[Text extracted from each page]

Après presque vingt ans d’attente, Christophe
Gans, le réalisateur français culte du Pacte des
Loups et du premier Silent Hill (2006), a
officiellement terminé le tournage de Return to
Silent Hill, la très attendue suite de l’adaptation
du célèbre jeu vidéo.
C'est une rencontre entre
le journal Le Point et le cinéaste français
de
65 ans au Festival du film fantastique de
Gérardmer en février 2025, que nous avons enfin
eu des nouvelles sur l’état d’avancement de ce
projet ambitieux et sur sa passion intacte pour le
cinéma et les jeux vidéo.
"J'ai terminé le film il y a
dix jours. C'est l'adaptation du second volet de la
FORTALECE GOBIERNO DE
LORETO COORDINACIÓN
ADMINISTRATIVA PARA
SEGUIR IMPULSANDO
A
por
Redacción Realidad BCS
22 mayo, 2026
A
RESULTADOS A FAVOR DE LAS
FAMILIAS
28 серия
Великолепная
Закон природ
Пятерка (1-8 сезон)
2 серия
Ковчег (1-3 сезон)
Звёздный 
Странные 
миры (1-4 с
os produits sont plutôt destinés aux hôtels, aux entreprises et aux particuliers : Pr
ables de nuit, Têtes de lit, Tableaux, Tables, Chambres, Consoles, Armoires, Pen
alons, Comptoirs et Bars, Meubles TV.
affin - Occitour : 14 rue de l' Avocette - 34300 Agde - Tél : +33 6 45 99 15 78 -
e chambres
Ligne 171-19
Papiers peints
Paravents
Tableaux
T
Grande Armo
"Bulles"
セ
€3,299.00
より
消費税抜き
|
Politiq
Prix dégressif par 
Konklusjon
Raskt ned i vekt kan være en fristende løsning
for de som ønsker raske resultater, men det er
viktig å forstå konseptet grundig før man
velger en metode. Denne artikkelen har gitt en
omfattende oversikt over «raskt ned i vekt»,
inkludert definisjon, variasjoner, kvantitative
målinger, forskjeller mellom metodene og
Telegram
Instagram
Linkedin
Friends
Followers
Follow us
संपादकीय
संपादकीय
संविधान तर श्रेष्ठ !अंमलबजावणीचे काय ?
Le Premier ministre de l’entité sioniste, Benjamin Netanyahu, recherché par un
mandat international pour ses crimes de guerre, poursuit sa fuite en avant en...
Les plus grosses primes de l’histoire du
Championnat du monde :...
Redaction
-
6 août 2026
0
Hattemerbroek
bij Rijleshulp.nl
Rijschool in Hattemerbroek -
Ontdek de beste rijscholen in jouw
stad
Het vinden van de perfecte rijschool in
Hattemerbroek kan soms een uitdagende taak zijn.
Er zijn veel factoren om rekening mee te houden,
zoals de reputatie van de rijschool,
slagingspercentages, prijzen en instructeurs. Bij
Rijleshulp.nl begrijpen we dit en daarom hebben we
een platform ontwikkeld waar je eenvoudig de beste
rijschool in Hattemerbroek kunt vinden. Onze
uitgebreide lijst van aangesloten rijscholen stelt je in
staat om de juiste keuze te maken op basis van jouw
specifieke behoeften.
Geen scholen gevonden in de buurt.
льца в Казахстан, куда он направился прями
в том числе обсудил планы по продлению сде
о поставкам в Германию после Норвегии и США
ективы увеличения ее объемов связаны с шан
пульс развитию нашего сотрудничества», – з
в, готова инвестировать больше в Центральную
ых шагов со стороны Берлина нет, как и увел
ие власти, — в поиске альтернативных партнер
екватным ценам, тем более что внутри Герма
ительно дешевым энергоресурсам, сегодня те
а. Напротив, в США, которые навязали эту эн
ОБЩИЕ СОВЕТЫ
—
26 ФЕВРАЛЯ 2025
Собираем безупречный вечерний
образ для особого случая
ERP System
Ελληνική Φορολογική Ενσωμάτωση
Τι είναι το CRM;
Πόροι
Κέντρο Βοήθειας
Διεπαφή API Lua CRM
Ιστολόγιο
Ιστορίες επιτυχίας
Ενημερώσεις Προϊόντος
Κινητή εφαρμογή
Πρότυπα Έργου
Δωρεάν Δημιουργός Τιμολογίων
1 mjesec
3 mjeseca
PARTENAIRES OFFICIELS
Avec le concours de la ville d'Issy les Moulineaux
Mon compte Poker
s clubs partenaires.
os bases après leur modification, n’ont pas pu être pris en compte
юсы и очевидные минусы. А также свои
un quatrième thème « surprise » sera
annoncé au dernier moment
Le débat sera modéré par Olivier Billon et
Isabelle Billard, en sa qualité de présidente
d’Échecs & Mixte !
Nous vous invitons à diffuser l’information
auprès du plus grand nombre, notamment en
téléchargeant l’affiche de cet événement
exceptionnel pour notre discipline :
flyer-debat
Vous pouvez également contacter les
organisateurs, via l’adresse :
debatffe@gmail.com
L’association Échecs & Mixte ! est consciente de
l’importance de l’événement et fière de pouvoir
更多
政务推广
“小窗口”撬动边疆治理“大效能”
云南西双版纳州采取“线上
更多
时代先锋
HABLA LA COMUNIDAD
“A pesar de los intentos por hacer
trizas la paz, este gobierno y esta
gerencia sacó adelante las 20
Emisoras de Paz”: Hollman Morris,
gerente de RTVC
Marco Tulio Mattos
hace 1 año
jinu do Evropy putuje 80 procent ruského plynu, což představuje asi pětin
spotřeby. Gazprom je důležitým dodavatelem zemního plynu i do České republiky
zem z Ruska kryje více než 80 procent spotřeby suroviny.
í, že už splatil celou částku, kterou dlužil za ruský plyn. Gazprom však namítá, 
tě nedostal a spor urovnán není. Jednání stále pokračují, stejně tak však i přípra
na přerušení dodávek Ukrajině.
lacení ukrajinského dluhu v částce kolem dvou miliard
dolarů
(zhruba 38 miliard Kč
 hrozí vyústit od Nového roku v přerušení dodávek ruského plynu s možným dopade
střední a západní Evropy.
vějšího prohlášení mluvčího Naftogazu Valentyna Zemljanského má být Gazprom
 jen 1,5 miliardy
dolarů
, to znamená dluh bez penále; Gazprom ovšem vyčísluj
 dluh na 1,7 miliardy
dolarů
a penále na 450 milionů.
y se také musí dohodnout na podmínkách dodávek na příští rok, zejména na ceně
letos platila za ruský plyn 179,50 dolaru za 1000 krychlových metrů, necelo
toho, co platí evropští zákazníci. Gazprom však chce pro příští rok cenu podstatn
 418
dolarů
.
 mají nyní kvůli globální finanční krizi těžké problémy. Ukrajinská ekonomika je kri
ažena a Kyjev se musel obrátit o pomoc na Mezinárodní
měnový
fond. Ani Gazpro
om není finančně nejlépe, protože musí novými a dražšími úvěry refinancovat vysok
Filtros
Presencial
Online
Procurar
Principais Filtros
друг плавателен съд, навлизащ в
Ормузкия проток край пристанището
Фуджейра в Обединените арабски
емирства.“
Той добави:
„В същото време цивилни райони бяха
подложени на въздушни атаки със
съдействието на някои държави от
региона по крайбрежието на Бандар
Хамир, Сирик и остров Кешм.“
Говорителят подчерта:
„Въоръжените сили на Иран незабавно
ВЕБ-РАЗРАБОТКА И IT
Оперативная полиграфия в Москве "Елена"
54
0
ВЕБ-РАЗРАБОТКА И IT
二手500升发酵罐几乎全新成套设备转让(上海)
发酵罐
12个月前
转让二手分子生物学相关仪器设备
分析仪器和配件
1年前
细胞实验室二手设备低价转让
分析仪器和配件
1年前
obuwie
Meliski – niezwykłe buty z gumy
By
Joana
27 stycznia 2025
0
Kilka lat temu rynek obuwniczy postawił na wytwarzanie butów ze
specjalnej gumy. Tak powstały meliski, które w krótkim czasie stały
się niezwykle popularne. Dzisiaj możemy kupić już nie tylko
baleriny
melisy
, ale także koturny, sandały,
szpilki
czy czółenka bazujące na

» **Directions for this task**
Gather every line of the material above that contains the string "Mixte", matching its capitalization exactly.

» **Answer below**
d’Échecs & Mixte !
L’association Échecs & Mixte ! est consciente de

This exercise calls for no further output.